Richard Youngs & Raül Refree All Hands Around The Moment LP (Soft Abuse)
There is nary a wilder wild-card persistently operating in the musical underground today than Richard Youngs. I’m not really a fan of when most artists try on different aesthetic suits, but Youngs never seems to fail, be it “Richard Youngs makes techno” or “Richard Youngs makes d-beat crust” or “Richard Youngs makes mutant disco”. I came into All Hands Around The Moment not knowing what kind of art Raül Refree likes to make, so I was prepared for anything. Lo and behold, it’s a tasteful suite of haunting, cyclical folk. I’ll take it! The specific instruments aren’t credited, but these four lengthy songs utilize intricate and repetitive acoustic guitar lines, deep resonant cello(?) and Youngs’ own vocals, sung in a disarmingly traditional manner. I’m thinking of Pentangle or Fairport Convention, although Youngs and Refree update things ever so slightly, pushing the dial away from bell-bottoms and flowers and closer toward some form of quiet introspection. Lots of lyrics too, filled with indirect queries and oblique ruminations, which gives these sprawling songs the grandeur of some old epic poem. It’s so pretty and delicate, I may need “Richard Youngs plays Vomir” next, just to clear my system.

Nobody Knows This Is Somewhere compilation 12″ (C/Site)
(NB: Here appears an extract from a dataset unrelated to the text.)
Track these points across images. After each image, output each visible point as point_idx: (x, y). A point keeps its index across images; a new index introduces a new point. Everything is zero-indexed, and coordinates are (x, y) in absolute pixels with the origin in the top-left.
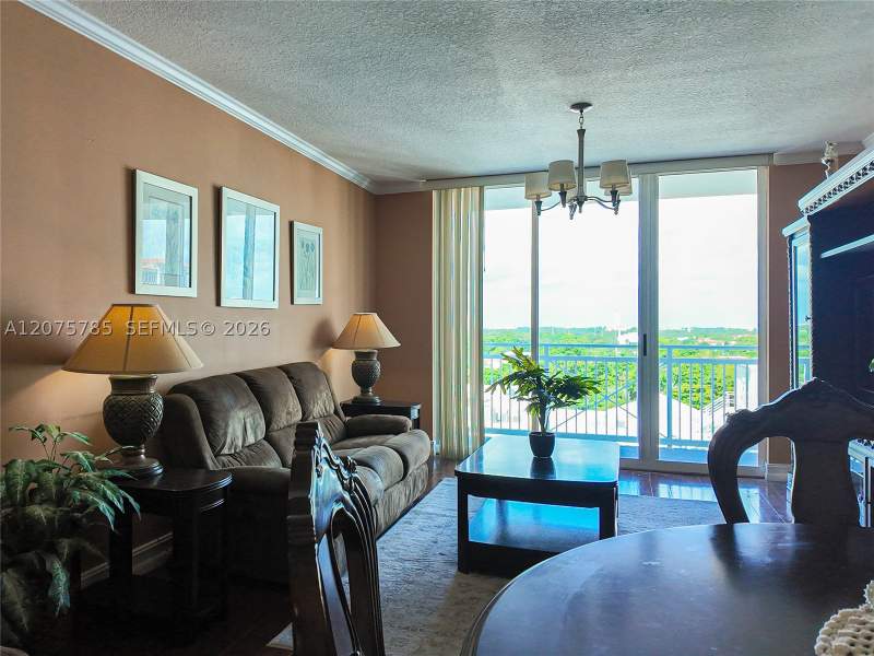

Clever title here for the latest transmission from Connecticut’s psychedelic hub, New Haven. Must be something in the pizza that has this crew so attuned to each other’s varied-but-complimentary vibes, and while it seems like all these folks already play in each other’s bands, there’s something about regional comps that I will always love and admire. With only Headroom, Stefan Christensen, Alexander and Mountain Movers featured here, each artist gets plenty of room to stretch out, and seeing as part of the New Haven psych-rock vibe is a commitment to unhurried stretching, it’s an excellent glimpse into the C/Site scene. Headroom opens with a posi two-chord progression and three wild guitars sparring in an act of friendship, not combat. Headroom member (and by my determination, the scene’s shining beacon) Stefan Christensen follows with a solo construction that drips some plinky piano over a hypnotic guitar drone and distorted spoken-word detritus before rumbling out into some Dead C-style ring outs. Certainly the most Shadow Ring-y thing I’ve heard from Christensen thus far and a nice contrast to the soothing sprawl of Headroom. Alexander is the gang’s premier fingerpicker, so I was surprised that his piece here involves few fingers and even fewer pickings – it’s a two-level drone excursion from electric guitar feedback and organ. I suppose it’s fine for what it is, but it isn’t really much, particularly in the context of the other offerings here, and his talents as an acoustic assassin are surprisingly undisclosed. The Mountain Movers (whose members Kryssi Battalene and Ross Menze overlap with Headroom) bring it home with a softer rock-band-jam featuring a cool propulsive drum pattern and more of that swirling, steamy guitar that this crew has on lock. If you can have this much fun with your friends, who cares if anyone knows about it?